• Required actions:
- 1) Answer these questions using the Configuring Images text, one answer per line, marked the same way:
(a) Which characters may an image name consist of?
(b) Which scheduler should be selected for containerized tools that run static analysis on files or repos?
(c) Which scheduler requires admin setup help?
- 2) Retype the passage of the Configuring Images text between "For containerized tools that use" and "that registry token.", inclusive.

• Text segment:

----

Configuring Images
This section explains each configurable image field. This information is critical to getting your image to run in Thorium. so please read each field description before attempting to add a new image. Images with incorrect configurations may fail when run or never be run at all.
Name
(Required)
Your image needs a name. Names must be unique within a group and can only consist of lower case alpha-numeric characters and dashes.
Group
(Required)
Assign your image to a group. An image may only be in a single group, although you can easily copy your image to different groups using the Web UI. Images are just a configuration so there is no waste in having duplicates.
Description
(Optional)
A basic text description of what this tool does and what analysis artifacts it may produce. It will be displayed in the image details, so please help users of your tool by providing a thorough description..
Scaler
(Required)
The Thorium scheduler that will be responsible for running this image. For containerized tools that execute static
analysis on files or repos, select K8s
. If your tool must be run on bare metal hardware or does dynamic analysis,
please contact an admin for help with the setup of a BareMetal
image.
Scheduler | Description | Admin Setup Help Required |
---|---|---|
K8s | Scheduled by the Thorium Kubernetes scheduler, k8s scheduled tools are run in containers. | No |
BareMetal | Scheduled by the Thorium BareMetal scheduler, BareMetal tools runs directly on a server outside of a container or VM. | Yes |
External | Scheduling of external jobs is not handled by Thorium, external tools must interact with the API to get jobs and update job status. | No |
Image/Tag
(Required for K8s scheduled images)
For containerized tools that use the K8s
scheduler, enter the image url:port/path:tag
for the registry image. For
example, an image pulled from hub.docker.com
would enter ubuntu:latest
since its a default registry. A different
registry would use the registries URL and port to tell Thorium where to go to grab the container image.
registry.domain:5000/registry/path:v1.0
If the registry you specify requires authentication, you will need to provide a registry token for Thorium to pull your image before it will run. Please reach out to your local Thorium admins to provide that registry token.
Version
(Optional)
The version of the underlying tool that is executed when this image is run. Ideally the version you provide should formatted using semantic versioning, however this is not a requirement.

----

• Listed records:
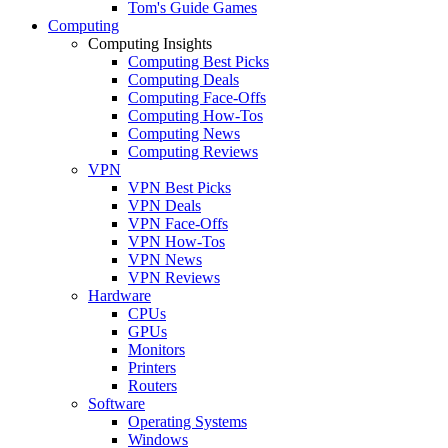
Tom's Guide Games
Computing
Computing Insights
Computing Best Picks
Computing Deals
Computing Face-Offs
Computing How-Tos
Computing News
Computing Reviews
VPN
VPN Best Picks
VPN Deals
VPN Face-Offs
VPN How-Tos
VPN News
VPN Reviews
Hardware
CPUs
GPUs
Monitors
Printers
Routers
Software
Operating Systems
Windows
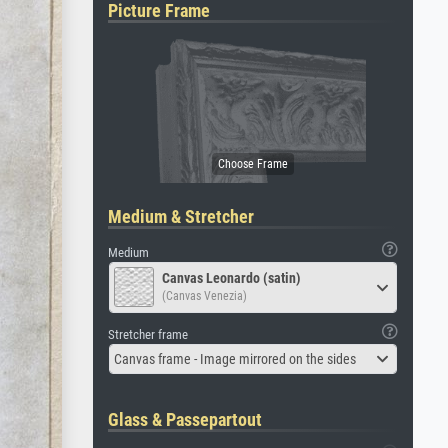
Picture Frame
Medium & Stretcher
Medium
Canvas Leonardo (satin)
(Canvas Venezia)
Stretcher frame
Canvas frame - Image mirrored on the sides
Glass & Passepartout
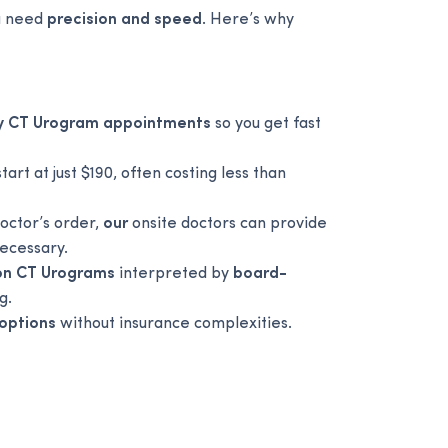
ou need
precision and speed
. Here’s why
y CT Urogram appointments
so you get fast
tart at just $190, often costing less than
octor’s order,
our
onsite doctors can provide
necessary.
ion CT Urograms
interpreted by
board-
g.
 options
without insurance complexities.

----

• Task-by-task solutions:
- 1)
(a) Lower case alpha-numeric characters and dashes.
(b) K8s.
(c) BareMetal.

- 2)
For containerized tools that use the K8s
scheduler, enter the image url:port/path:tag
for the registry image. For
example, an image pulled from hub.docker.com
would enter ubuntu:latest
since its a default registry. A different
registry would use the registries URL and port to tell Thorium where to go to grab the container image.
registry.domain:5000/registry/path:v1.0
If the registry you specify requires authentication, you will need to provide a registry token for Thorium to pull your image before it will run. Please reach out to your local Thorium admins to provide that registry token.